Öte yandan Türkiye’ye özel süreçlerden de bahsetmeliyiz.

Örneğin, Türkiye sermayesinin komşularındaki savaşları kışkırtacak şekilde SİHA üretirken, yangın uçaklarını hangarlarda çürümeye terk ettiği anlaşıldı. Ayrıca yangın gözlemcileri gibi kamu kadrolarını da ortadan kaldırdığı görüldü. Çünkü bu akılsız düzenin yöneticileri bütün kamusal kaynakları sermayeye yönlendirmekle görevliler.

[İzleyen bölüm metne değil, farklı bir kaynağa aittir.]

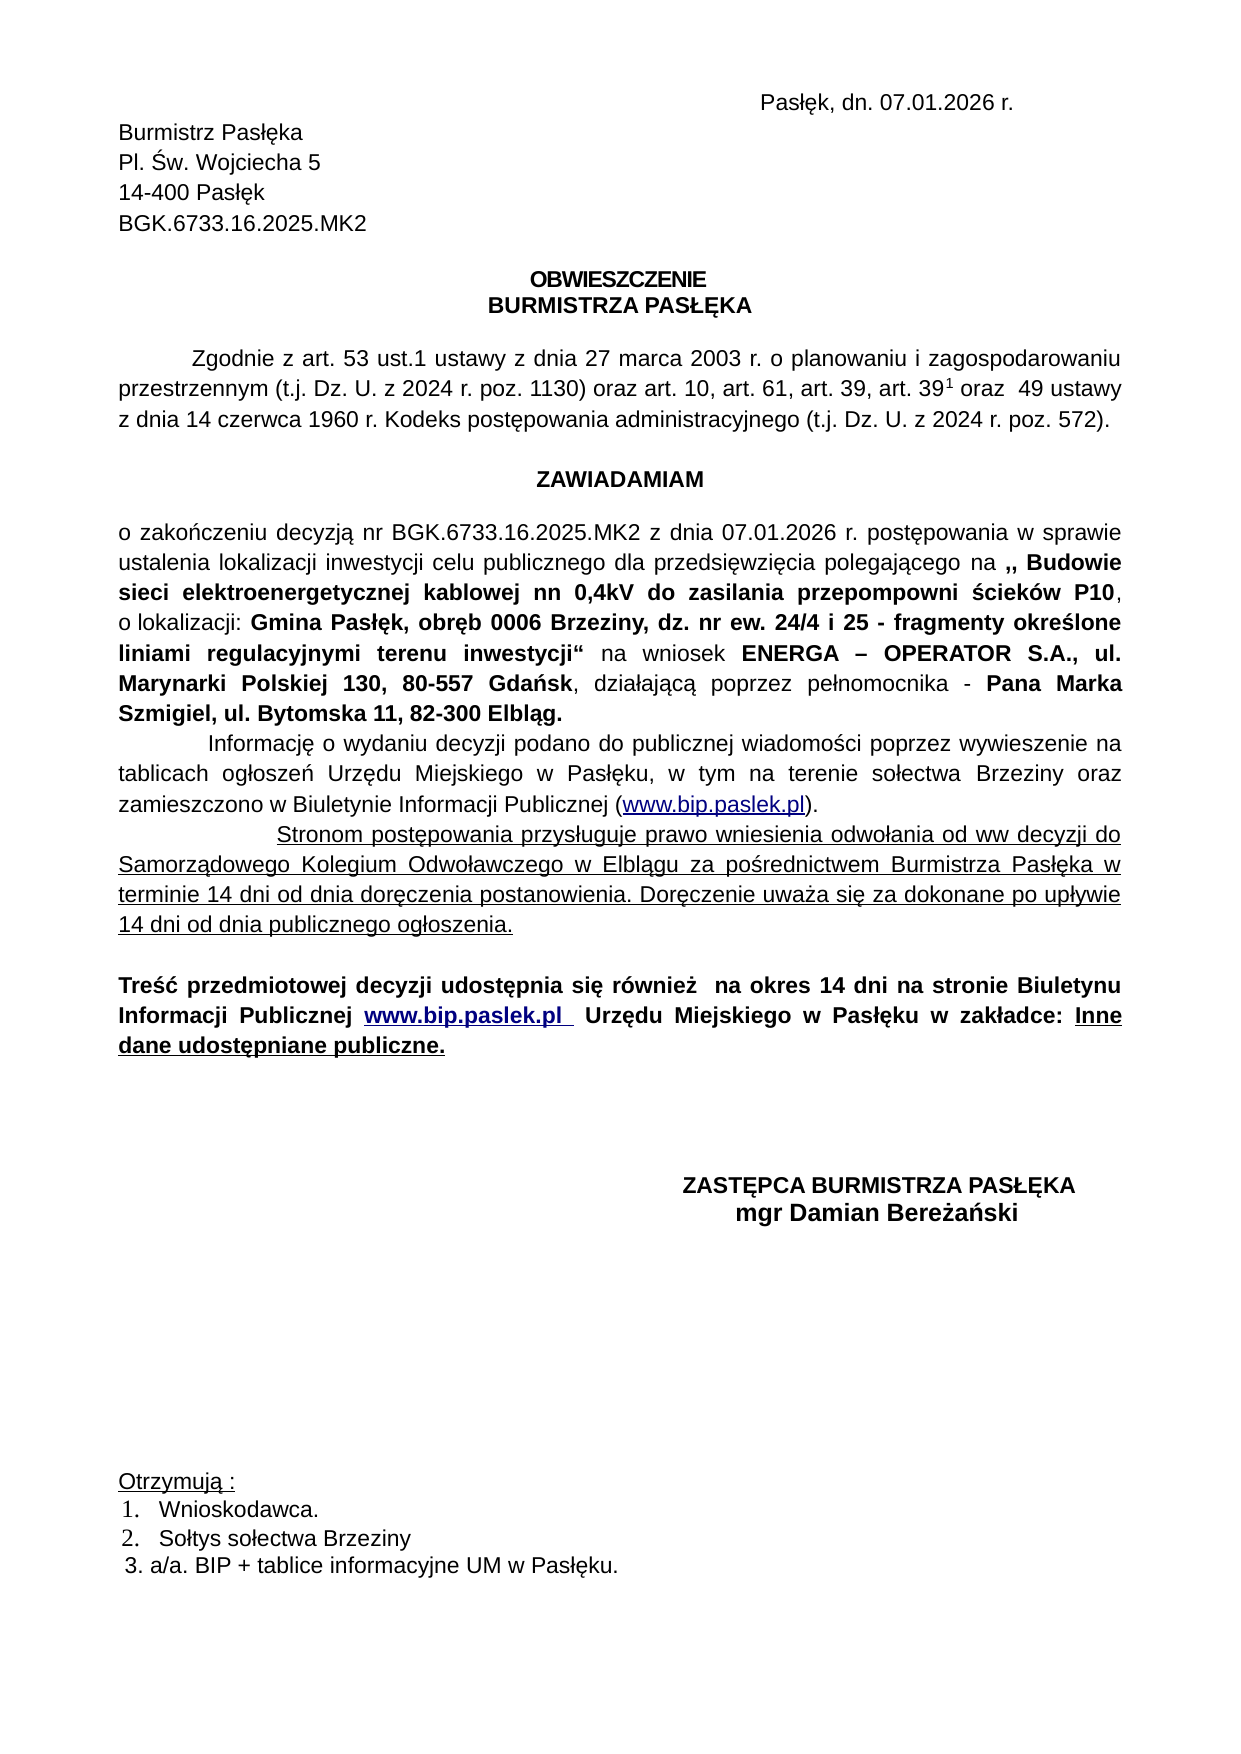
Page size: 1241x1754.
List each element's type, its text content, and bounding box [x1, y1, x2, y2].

text Zgodnie z art. 53 ust.1 ustawy z dnia 27 marca 2003 r. o planowaniu i zagospodarowaniu przestrzennym (t.j. Dz. U. z 2024 r. poz. 1130) oraz art. 10, art. 61, art. 39, art. 391 oraz 49 ustawy z dnia 14 czerwca 1960 r. Kodeks postępowania administracyjnego (t.j. Dz. U. z 2024 r. poz. 572). [118, 345, 1122, 432]
text 3. a/a. BIP + tablice informacyjne UM w Pasłęku. [118, 1552, 1122, 1578]
text Otrzymują : [118, 1468, 1122, 1494]
text O B W I E S Z C Z E N I E [118, 266, 1122, 292]
text Informację o wydaniu decyzji podano do publicznej wiadomości poprzez wywieszenie na tablicach ogłoszeń Urzędu Miejskiego w Pasłęku, w tym na terenie sołectwa Brzeziny oraz zamieszczono w Biuletynie Informacji Publicznej (www.bip.paslek.pl). [118, 730, 1122, 817]
text BGK.6733.16.2025.MK2 [118, 209, 1122, 236]
text mgr Damian Bereżański [118, 1198, 1122, 1227]
text o zakończeniu decyzją nr BGK.6733.16.2025.MK2 z dnia 07.01.2026 r. postępowania w sprawie ustalenia lokalizacji inwestycji celu publicznego dla przedsięwzięcia polegającego na ,, Budowie sieci elektroenergetycznej kablowej nn 0,4kV do zasilania przepompowni ścieków P10, o lokalizacji: Gmina Pasłęk, obręb 0006 Brzeziny, dz. nr ew. 24/4 i 25 - fragmenty określone liniami regulacyjnymi terenu inwestycji“ na wniosek ENERGA – OPERATOR S.A., ul. Marynarki Polskiej 130, 80-557 Gdańsk, działającą poprzez pełnomocnika - Pana Marka Szmigiel, ul. Bytomska 11, 82-300 Elbląg. [118, 519, 1122, 726]
text Stronom postępowania przysługuje prawo wniesienia odwołania od ww decyzji do Samorządowego Kolegium Odwoławczego w Elblągu za pośrednictwem Burmistrza Pasłęka w terminie 14 dni od dnia doręczenia postanowienia. Doręczenie uważa się za dokonane po upływie 14 dni od dnia publicznego ogłoszenia. [118, 821, 1122, 938]
text 14-400 Pasłęk [118, 179, 1122, 206]
text BURMISTRZA PASŁĘKA [118, 292, 1122, 319]
list Sołtys sołectwa Brzeziny [121, 1523, 1122, 1552]
text Pl. Św. Wojciecha 5 [118, 149, 1122, 175]
text ZASTĘPCA BURMISTRZA PASŁĘKA [118, 1145, 1122, 1198]
text ZAWIADAMIAM [118, 466, 1122, 492]
list Wnioskodawca. [121, 1494, 1122, 1523]
text Pasłęk, dn. 07.01.2026 r. [118, 89, 1122, 115]
text Treść przedmiotowej decyzji udostępnia się również na okres 14 dni na stronie Biuletynu Informacji Publicznej www.bip.paslek.pl Urzędu Miejskiego w Pasłęku w zakładce: Inne dane udostępniane publiczne. [118, 972, 1122, 1058]
text Burmistrz Pasłęka [118, 119, 1122, 145]
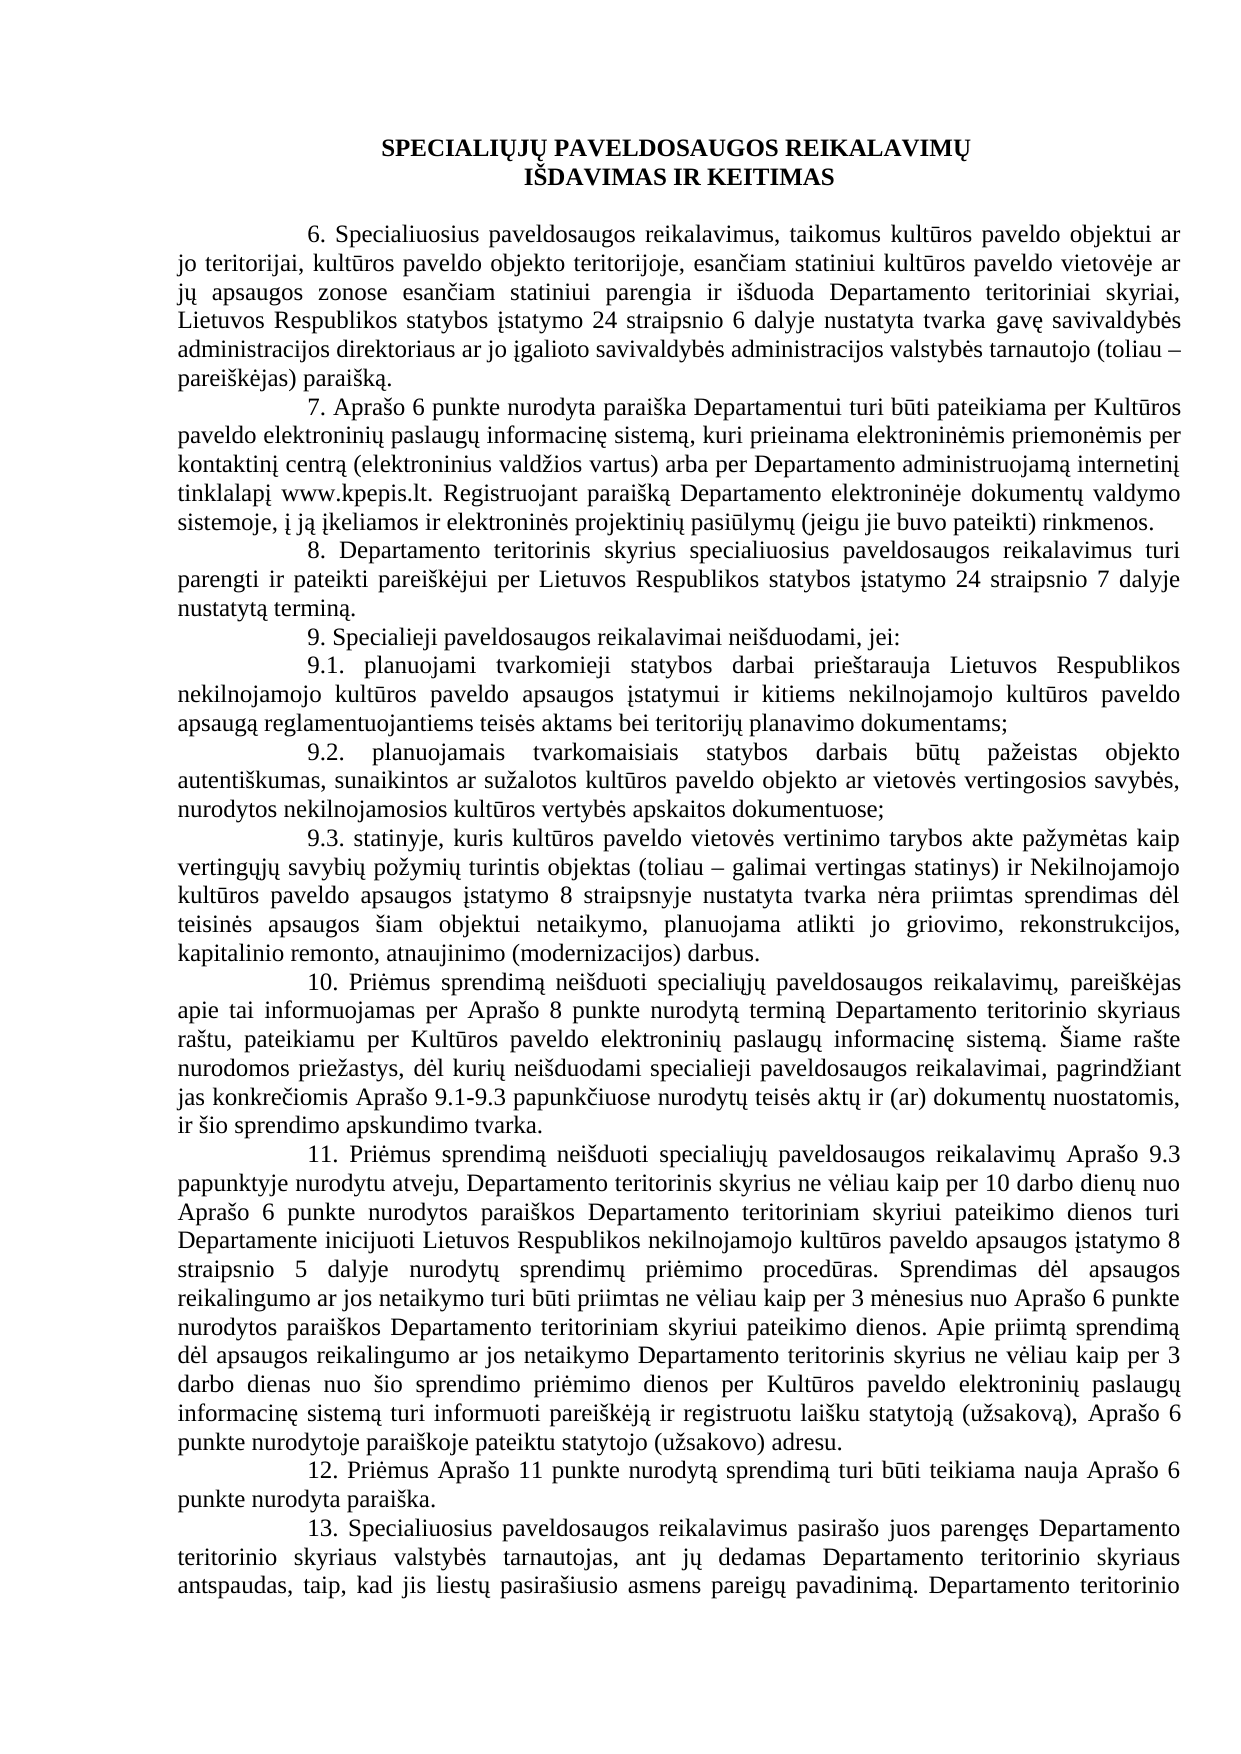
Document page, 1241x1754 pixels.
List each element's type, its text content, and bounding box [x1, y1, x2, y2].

text 7. Aprašo 6 punkte nurodyta paraiška Departamentui turi būti pateikiama per Kultūros paveldo elektroninių paslaugų informacinę sistemą, kuri prieinama elektroninėmis priemonėmis per kontaktinį centrą (elektroninius valdžios vartus) arba per Departamento administruojamą internetinį tinklalapį www.kpepis.lt. Registruojant paraišką Departamento elektroninėje dokumentų valdymo sistemoje, į ją įkeliamos ir elektroninės projektinių pasiūlymų (jeigu jie buvo pateikti) rinkmenos. [177, 392, 1181, 535]
text 6. Specialiuosius paveldosaugos reikalavimus, taikomus kultūros paveldo objektui ar jo teritorijai, kultūros paveldo objekto teritorijoje, esančiam statiniui kultūros paveldo vietovėje ar jų apsaugos zonose esančiam statiniui parengia ir išduoda Departamento teritoriniai skyriai, Lietuvos Respublikos statybos įstatymo 24 straipsnio 6 dalyje nustatyta tvarka gavę savivaldybės administracijos direktoriaus ar jo įgalioto savivaldybės administracijos valstybės tarnautojo (toliau – pareiškėjas) paraišką. [177, 219, 1181, 392]
text SPECIALIŲJŲ PAVELDOSAUGOS REIKALAVIMŲ [177, 133, 1181, 162]
text 10. Priėmus sprendimą neišduoti specialiųjų paveldosaugos reikalavimų, pareiškėjas apie tai informuojamas per Aprašo 8 punkte nurodytą terminą Departamento teritorinio skyriaus raštu, pateikiamu per Kultūros paveldo elektroninių paslaugų informacinę sistemą. Šiame rašte nurodomos priežastys, dėl kurių neišduodami specialieji paveldosaugos reikalavimai, pagrindžiant jas konkrečiomis Aprašo 9.1-9.3 papunkčiuose nurodytų teisės aktų ir (ar) dokumentų nuostatomis, ir šio sprendimo apskundimo tvarka. [177, 967, 1181, 1139]
text 9.1. planuojami tvarkomieji statybos darbai prieštarauja Lietuvos Respublikos nekilnojamojo kultūros paveldo apsaugos įstatymui ir kitiems nekilnojamojo kultūros paveldo apsaugą reglamentuojantiems teisės aktams bei teritorijų planavimo dokumentams; [177, 650, 1181, 737]
text 11. Priėmus sprendimą neišduoti specialiųjų paveldosaugos reikalavimų Aprašo 9.3 papunktyje nurodytu atveju, Departamento teritorinis skyrius ne vėliau kaip per 10 darbo dienų nuo Aprašo 6 punkte nurodytos paraiškos Departamento teritoriniam skyriui pateikimo dienos turi Departamente inicijuoti Lietuvos Respublikos nekilnojamojo kultūros paveldo apsaugos įstatymo 8 straipsnio 5 dalyje nurodytų sprendimų priėmimo procedūras. Sprendimas dėl apsaugos reikalingumo ar jos netaikymo turi būti priimtas ne vėliau kaip per 3 mėnesius nuo Aprašo 6 punkte nurodytos paraiškos Departamento teritoriniam skyriui pateikimo dienos. Apie priimtą sprendimą dėl apsaugos reikalingumo ar jos netaikymo Departamento teritorinis skyrius ne vėliau kaip per 3 darbo dienas nuo šio sprendimo priėmimo dienos per Kultūros paveldo elektroninių paslaugų informacinę sistemą turi informuoti pareiškėją ir registruotu laišku statytoją (užsakovą), Aprašo 6 punkte nurodytoje paraiškoje pateiktu statytojo (užsakovo) adresu. [177, 1139, 1181, 1455]
text 9.3. statinyje, kuris kultūros paveldo vietovės vertinimo tarybos akte pažymėtas kaip vertingųjų savybių požymių turintis objektas (toliau – galimai vertingas statinys) ir Nekilnojamojo kultūros paveldo apsaugos įstatymo 8 straipsnyje nustatyta tvarka nėra priimtas sprendimas dėl teisinės apsaugos šiam objektui netaikymo, planuojama atlikti jo griovimo, rekonstrukcijos, kapitalinio remonto, atnaujinimo (modernizacijos) darbus. [177, 823, 1181, 967]
text 9. Specialieji paveldosaugos reikalavimai neišduodami, jei: [177, 622, 1181, 650]
text 12. Priėmus Aprašo 11 punkte nurodytą sprendimą turi būti teikiama nauja Aprašo 6 punkte nurodyta paraiška. [177, 1455, 1181, 1513]
text 13. Specialiuosius paveldosaugos reikalavimus pasirašo juos parengęs Departamento teritorinio skyriaus valstybės tarnautojas, ant jų dedamas Departamento teritorinio skyriaus antspaudas, taip, kad jis liestų pasirašiusio asmens pareigų pavadinimą. Departamento teritorinio [177, 1513, 1181, 1599]
text 9.2. planuojamais tvarkomaisiais statybos darbais būtų pažeistas objekto autentiškumas, sunaikintos ar sužalotos kultūros paveldo objekto ar vietovės vertingosios savybės, nurodytos nekilnojamosios kultūros vertybės apskaitos dokumentuose; [177, 737, 1181, 823]
text 8. Departamento teritorinis skyrius specialiuosius paveldosaugos reikalavimus turi parengti ir pateikti pareiškėjui per Lietuvos Respublikos statybos įstatymo 24 straipsnio 7 dalyje nustatytą terminą. [177, 535, 1181, 622]
text IŠDAVIMAS IR KEITIMAS [177, 162, 1181, 190]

Sel felaketindeki kayıpların ise en az bunun kadar kabul edilemez bir arka planı var. Türkiye sermeyesinin birikimi ölçüsüz bir inşaat sektörüne dayanıyor. Her yeşil alana, kamusal yarar için korunmuş her bölgeye inşaat ve rant gözüyle bakıyorlar. Bunun sonucunda dere yataklarına apartmanların dikildiğini ve önlerinin otoyollarla kesildiğini görüyoruz. Hepimize ait olan akarsuların özelleştirilmesi anlamına gelen HES inşaatları da aynı kapsamda zarar veriyor.

Evet, sermaye sınıfının yarattığı akıl ve bilim dışı düzen nedeniyle onlarca, belki de yüzlerce insanımız yaşamını yitirdi. Durum öyle vahim ki, günler sonra halen ölü sayısını kesin olarak bilemiyoruz. Ama en az bunun kadar vahim olan bir sonuç daha var. Emekçi halkımız ülkesinden ve dünyadan umudunu kesiyor.

Bilim ve Aydınlanma Akademisi olarak iki sene önce Sosyalist Gelecek ve Planlama Sempozyumunu topladık. Sempozyum boyunca temel sloganımız “İnsanlık önüne koyduğu her gerçek sorunu çözer” oldu.

İnsanlığın içine düştüğü bu karanlık tablo aslında düzenin bir bunalımından başka bir şey değil ve bilim insanları olarak şunu tekrar vurguluyoruz: İnsanlığın acilen sosyalizme ihtiyacı var.

Sosyalizm planlı ve eşitlikçi ekonomisi, doğayı tahrip etmeden toplumu geliştirmeyi hedeflemesi, büyük kamusal kaynakların felaketlerin önlenmesi için seferber edebilmesi ile zorunluluk haline geliyor.

Bilim insanları olarak halkımızla şu görüşü içtenlikle paylaşmak istiyoruz:

Umutsuzluğa yer yok.

Sosyalist bir düzende bugün karşı karşıya kaldığımız bütün sorunları aşabiliriz.